Ekrem Koçak

Personal information
- Full name: Ekrem Koçak
- Nationality: Turkey
- Born: May 18, 1931
- Died: June 12, 1993 (aged 62)

= Ekrem Koçak =

Turkish middle-distance runner

Ekrem Koçak (18 May 1931 – 12 June 1993) was a Turkish middle distance runner who competed in the 1952 Summer Olympics and in the 1960 Summer Olympics. He won the Mediterranean and Balkan Games.

== Career ==
He started his career in Ankara Demirspor in 1947. He was elected to the Fenerbahçe S.K. Istanbul in 1949. He won two silver medals at 1,500 and 3,000 metres at the 1949 Eastern Mediterranean Games.

In 1950, he set a record of 3:58:5 at 1,500 meter. He finished third at 800 meter

at the first major international competition, the 1951 Mediterranean Games.

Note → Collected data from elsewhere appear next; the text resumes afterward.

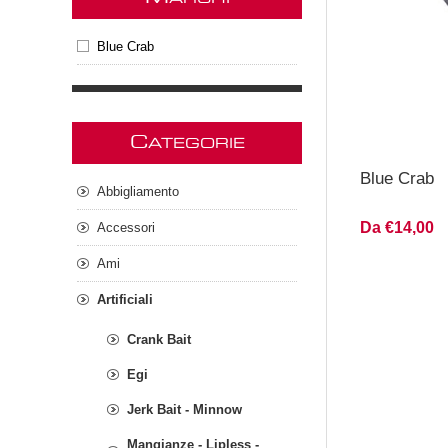
Blue Crab
C
ATEGORIE
Blue Crab
Abbigliamento
Da €14,00
Accessori
Ami
Artificiali
Crank Bait
Egi
Jerk Bait - Minnow
Mangianze - Lipless -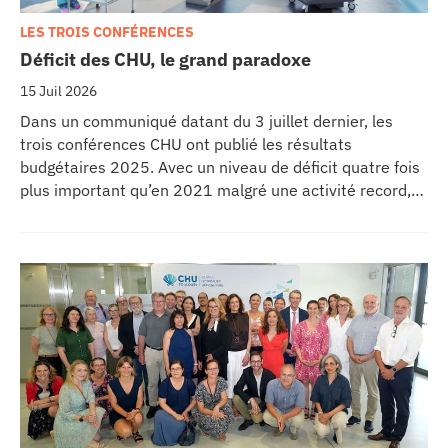
LES TROIS CONFÉRENCES
Déficit des CHU, le grand paradoxe
15 Juil 2026
Dans un communiqué datant du 3 juillet dernier, les
trois conférences CHU ont publié les résultats
budgétaires 2025. Avec un niveau de déficit quatre fois
plus important qu’en 2021 malgré une activité record,
les CHU appellent à un redressement des tarifs de
séjours.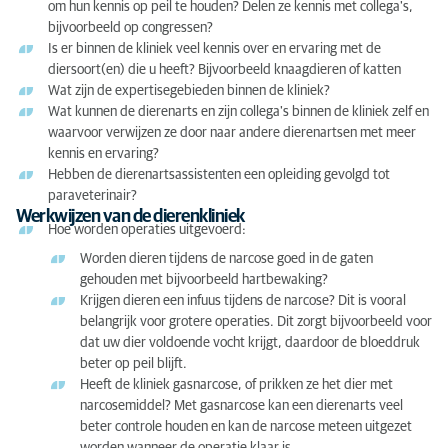
om hun kennis op peil te houden? Delen ze kennis met collega's,
bijvoorbeeld op congressen?
Is er binnen de kliniek veel kennis over en ervaring met de
diersoort(en) die u heeft? Bijvoorbeeld knaagdieren of katten
Wat zijn de expertisegebieden binnen de kliniek?
Wat kunnen de dierenarts en zijn collega's binnen de kliniek zelf en
waarvoor verwijzen ze door naar andere dierenartsen met meer
kennis en ervaring?
Hebben de dierenartsassistenten een opleiding gevolgd tot
paraveterinair?
Werkwijzen van de dierenkliniek
Hoe worden operaties uitgevoerd:
Worden dieren tijdens de narcose goed in de gaten
gehouden met bijvoorbeeld hartbewaking?
Krijgen dieren een infuus tijdens de narcose? Dit is vooral
belangrijk voor grotere operaties. Dit zorgt bijvoorbeeld voor
dat uw dier voldoende vocht krijgt, daardoor de bloeddruk
beter op peil blijft.
Heeft de kliniek gasnarcose, of prikken ze het dier met
narcosemiddel? Met gasnarcose kan een dierenarts veel
beter controle houden en kan de narcose meteen uitgezet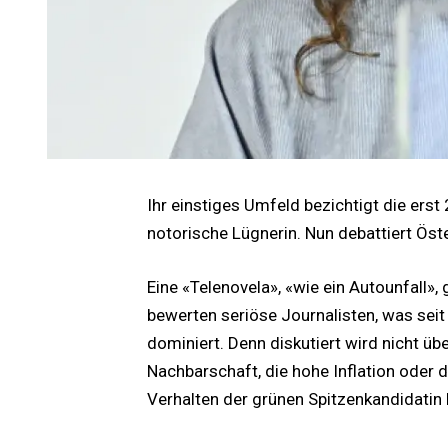
Ihr einstiges Umfeld bezichtigt die erst 
notorische Lügnerin. Nun debattiert Öste
Eine «Telenovela», «wie ein Autounfall», 
bewerten seriöse Journalisten, was sei
dominiert. Denn diskutiert wird nicht üb
Nachbarschaft, die hohe Inflation oder
Verhalten der grünen Spitzenkandidatin L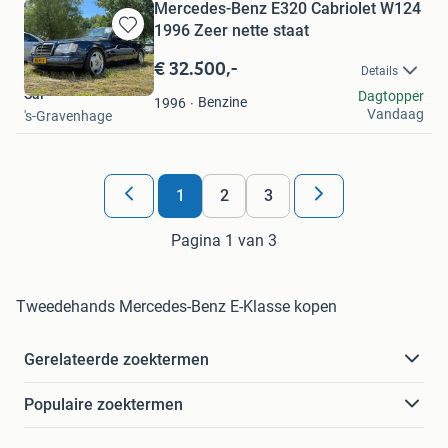
Mercedes-Benz E320 Cabriolet W124
1996 Zeer nette staat
Bewaren
in
€ 32.500,-
Details
Mijn
Sal
Dagtopper
Favorieten
Benzine
1996
Vandaag
's-Gravenhage
1
2
3
Pagina 1 van 3
Tweedehands Mercedes-Benz E-Klasse kopen
Gerelateerde zoektermen
Populaire zoektermen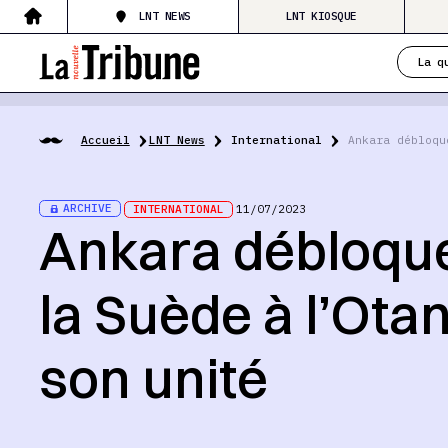
LNT NEWS
LNT KIOSQUE
La q
Accueil
LNT News
International
Ankara débloqu
ARCHIVE
INTERNATIONAL
11/07/2023
Ankara débloque
la Suède à l’Otan
son unité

He won the Balkan Championships in 1955 at the 800 meter in 1953, 1954, 1955 and 1961. He won the gold medal at 800 m and at the Mediterranean Games at 800 m and at 1,500 m. He scored the best in Barcelona with a score of 1:50,0 (27 July 1955) and at 1,500 m in Sofia (May 24, 1960).

Having finished in 1966, he was the champion of the Balkans, 6 times in the Balkan world, and 2 times Mediterranean games champion, and 24 Turkish records and became nationalized more than 500 times. He won 13 Istanbul and 8 Turkish championships while part of Fenerbahçe.

After quitting running, his veins were found to be blocked due to lacquer growth and his left leg was voluntarily amputated. Koçak's name was attached to the athletic track at Burhan Felek Sports Complex in 1995, found in Istanbul.